Sunday, January 20, 2008

The flame of civilization

 
I've just finished reading Tropical Truth, but Brazilian singer Caetano Veloso. It's an extremely contentious, but inspiring witness to the creative energies around the nexus of art and music in 20th century Brazil.

Like many other Brazilian artists, Veloso's work seems borne of the struggle against the exoticisation of the south.  Rather than present the South as primitive other to the rational North, he advocates a continuity of the rationalist project, albeit with a detour:

The great movement that carried the flame of civilization from the globe's warm regions into the cold of the northern hemisphere - thence on to Japan and the neocapitalist Asian tigers and neocommunist China - this movement is ripe for a detour.
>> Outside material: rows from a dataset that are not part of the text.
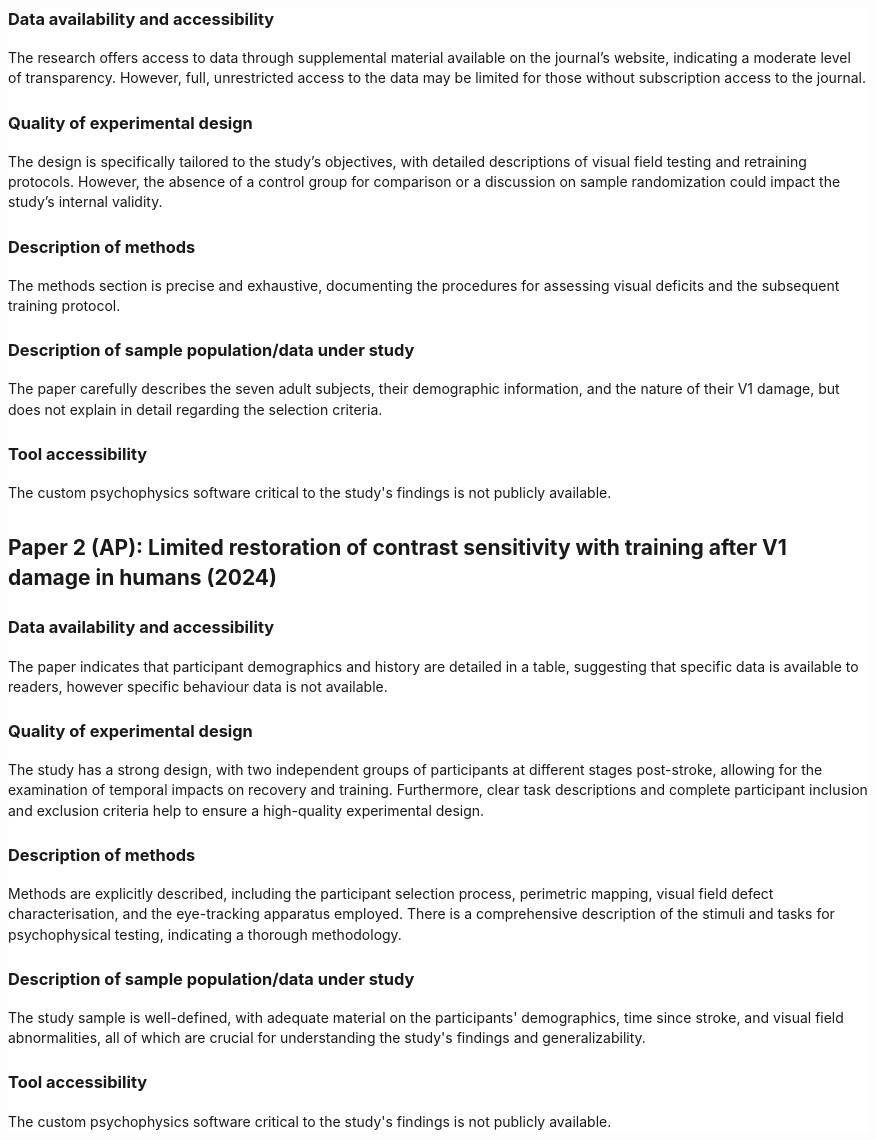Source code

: ### Data availability and accessibility
The research offers access to data through supplemental material available on the journal’s website, indicating a moderate level of transparency. However, full, unrestricted access to the data may be limited for those without subscription access to the journal.

### Quality of experimental design
The design is specifically tailored to the study’s objectives, with detailed descriptions of visual field testing and retraining protocols. However, the absence of a control group for comparison or a discussion on sample randomization could impact the study’s internal validity.

### Description of methods
 The methods section is precise and exhaustive, documenting the procedures for assessing visual deficits and the subsequent training protocol.

### Description of sample population/data under study	
The paper carefully describes the seven adult subjects, their demographic information, and the nature of their V1 damage, but does not explain in detail regarding the selection criteria.

### Tool accessibility
The custom psychophysics software critical to the study's findings is not publicly available.

## Paper 2 (AP): Limited restoration of contrast sensitivity with training after V1 damage in humans (2024)

### Data availability and accessibility
The paper indicates that participant demographics and history are detailed in a table, suggesting that specific data is available to readers, however specific behaviour data is not available.

### Quality of experimental design
The study has a strong design, with two independent groups of participants at different stages post-stroke, allowing for the examination of temporal impacts on recovery and training. Furthermore, clear task descriptions and complete participant inclusion and exclusion criteria help to ensure a high-quality experimental design.

### Description of methods
Methods are explicitly described, including the participant selection process, perimetric mapping, visual field defect characterisation, and the eye-tracking apparatus employed. There is a comprehensive description of the stimuli and tasks for psychophysical testing, indicating a thorough methodology.

### Description of sample population/data under study	
The study sample is well-defined, with adequate material on the participants' demographics, time since stroke, and visual field abnormalities, all of which are crucial for understanding the study's findings and generalizability.
### Tool accessibility
The custom psychophysics software critical to the study's findings is not publicly available.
And it may have as its horizon a myth of Brazil - the American, Lusophonic, mestizo giant of the southern hemisphere.
Caetano Veloso Tropical Truth: A Story of Music & Revolution in Brazil New York: De Capo Press, 2002 (orig. 1997), p. 324

There's a reasonable quota of Lusophone mysticism in the book. But it results in a dense creativity, woven in the dialogue between musicians and artists and through samba, Bossa Nova and Tropicalismo. How can we connect this to other creative energies in the South?

Friday, January 11, 2008

Where is a Melbourne of the north?

The Age editorial (7/1/2008) advocated for Melbourne's position as the next UNESCO City of Literature by seeing that the city could be a mirror of the north:

In this respect, Melbourne has all the qualifications to be the Edinburgh of the south: our rich literary tradition, nourished by support from writers and readers but also from government and local government, sets the stage or builds the shelf (pick your metaphor) for this city to be a national and international centre for literature and all its offshoots.
Melbourne: city of literature and literacy - Editorial - Opinion - theage.com.au

This phrase 'x of the south' subscribes to a model of the world where the origins exist on the north, and it is left for those cities in the south like Melbourne to aspire to be like them.
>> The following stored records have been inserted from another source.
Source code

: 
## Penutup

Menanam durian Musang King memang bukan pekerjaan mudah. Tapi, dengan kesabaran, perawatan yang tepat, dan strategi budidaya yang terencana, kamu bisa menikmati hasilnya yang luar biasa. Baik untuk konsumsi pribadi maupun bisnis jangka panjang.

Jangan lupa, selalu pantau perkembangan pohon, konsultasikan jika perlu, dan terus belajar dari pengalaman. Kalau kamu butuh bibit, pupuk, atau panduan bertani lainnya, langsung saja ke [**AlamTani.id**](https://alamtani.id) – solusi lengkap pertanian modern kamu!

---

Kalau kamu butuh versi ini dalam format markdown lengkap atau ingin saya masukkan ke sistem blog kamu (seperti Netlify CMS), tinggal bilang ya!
I like Fergus Hume's citation, in the world's first detective novel, set in Melbourne.

Some writer has described Melbourne as Glasgow, with the sky of Alexandria; and certainly the beautiful climate of Australia, so Italian in its brightness, must have a great effect on the nature of such an adaptable race as the Anglo-Saxon… Climatic influence should be taken into account with regard to the future Australian, and our prosperity will be no more like us than the luxurious Venetians resembled their hardy forefathers, who first started to build on those lonely sandy islands of the Adriatic.
Fergus Hume The Mystery of a Hansom Cab Melbourne: Sun Books, 1971 (orig. 1886)
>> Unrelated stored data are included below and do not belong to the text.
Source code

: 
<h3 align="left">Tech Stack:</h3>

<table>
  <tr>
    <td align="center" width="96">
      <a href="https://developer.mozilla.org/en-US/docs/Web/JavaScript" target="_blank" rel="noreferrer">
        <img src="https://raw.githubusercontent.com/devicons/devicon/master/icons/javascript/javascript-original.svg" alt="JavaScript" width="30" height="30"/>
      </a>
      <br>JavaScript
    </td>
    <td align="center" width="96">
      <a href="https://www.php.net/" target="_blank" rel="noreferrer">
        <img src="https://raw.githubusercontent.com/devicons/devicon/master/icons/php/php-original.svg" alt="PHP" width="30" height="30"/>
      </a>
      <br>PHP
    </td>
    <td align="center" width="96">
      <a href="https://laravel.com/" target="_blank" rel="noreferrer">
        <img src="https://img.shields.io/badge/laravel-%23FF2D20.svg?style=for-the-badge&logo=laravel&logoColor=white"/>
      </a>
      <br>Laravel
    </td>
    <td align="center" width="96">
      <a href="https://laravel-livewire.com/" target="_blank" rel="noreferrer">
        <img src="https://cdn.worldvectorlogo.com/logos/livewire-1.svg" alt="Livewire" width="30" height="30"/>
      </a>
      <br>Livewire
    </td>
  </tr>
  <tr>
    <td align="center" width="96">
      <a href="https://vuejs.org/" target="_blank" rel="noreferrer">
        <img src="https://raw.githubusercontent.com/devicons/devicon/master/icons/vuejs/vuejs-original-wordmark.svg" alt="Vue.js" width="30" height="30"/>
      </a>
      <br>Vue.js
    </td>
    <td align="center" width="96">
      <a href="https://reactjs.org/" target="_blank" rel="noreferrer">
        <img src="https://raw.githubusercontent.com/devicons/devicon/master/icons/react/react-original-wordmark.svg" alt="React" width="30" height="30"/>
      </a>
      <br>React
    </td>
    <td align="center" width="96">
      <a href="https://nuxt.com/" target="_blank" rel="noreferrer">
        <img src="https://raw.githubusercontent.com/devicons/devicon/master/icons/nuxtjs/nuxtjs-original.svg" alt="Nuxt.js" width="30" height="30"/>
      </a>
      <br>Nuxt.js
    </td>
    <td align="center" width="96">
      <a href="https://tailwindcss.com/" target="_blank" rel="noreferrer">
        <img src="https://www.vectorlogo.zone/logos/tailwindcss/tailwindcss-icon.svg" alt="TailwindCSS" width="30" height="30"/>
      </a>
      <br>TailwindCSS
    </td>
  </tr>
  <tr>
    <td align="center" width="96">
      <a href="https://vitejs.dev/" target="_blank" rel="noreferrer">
While Melbourne aspires alternatively to be a Glasgow or Edinburgh of the south, is there a town in Scotland that is one day hoping people will call it the 'Melbourne of the north'?

Wednesday, January 09, 2008

The limits of mateship

 

 

 

 

 

 

 

 

An enduring image of the last-minute Australian victory over India in the second Test was the wild celebrations by the triumphant cricketers. While excited to embrace and cavort with their 'mates', none of the Aussies sought a sportsmanlike handshake with the Indian batsmen who had contributed to the exciting finish. This has caused outrage in not only in the sub-continent, but Australia as well. It highlights the paradox in the value of mateship, which brings together white men in a bond of camaraderie, though casts a shadow over those who are considered foreign. It includes by excluding.

It's the same kind of mistake that occurs in the Australian colony in Paraguay. Though built on the ideal of a fellowship of man, it cast the darker man as an enemy.

The assumption that Anglo-Saxons were inherently superior to Hispano-Indians was as much a part of the colony's creed as teetotalism, a principle which had also been made explicit in the New Australia articles of association, but was now an unwritten law. The racial attitudes the colonists had brought with them from Australia were revealed by some of the facetious advertisements in Evening Notes: 'Boycott the Chinkie and save yourselves from the Yellow Agony by buying your vegetables from white gardener -- John Wilson'; 'Baxter's shoes - Nigger tickler clogs.'… this was not gracious, for on the whole Cosme fared well in its deadlings with the Government of Paraguay.
Gavin Souter A Peculiar People: The Australians In Paraguay Sydney: Sydney University Press, 1968

But this is clearly not representative of all Australians. Counter-balancing this xenophobic mateship is a 'fair go' egalitarianism that assumes all are equal. Let's hope this value is encouraged by the conflict between Australia and India, rather than deepening trenches.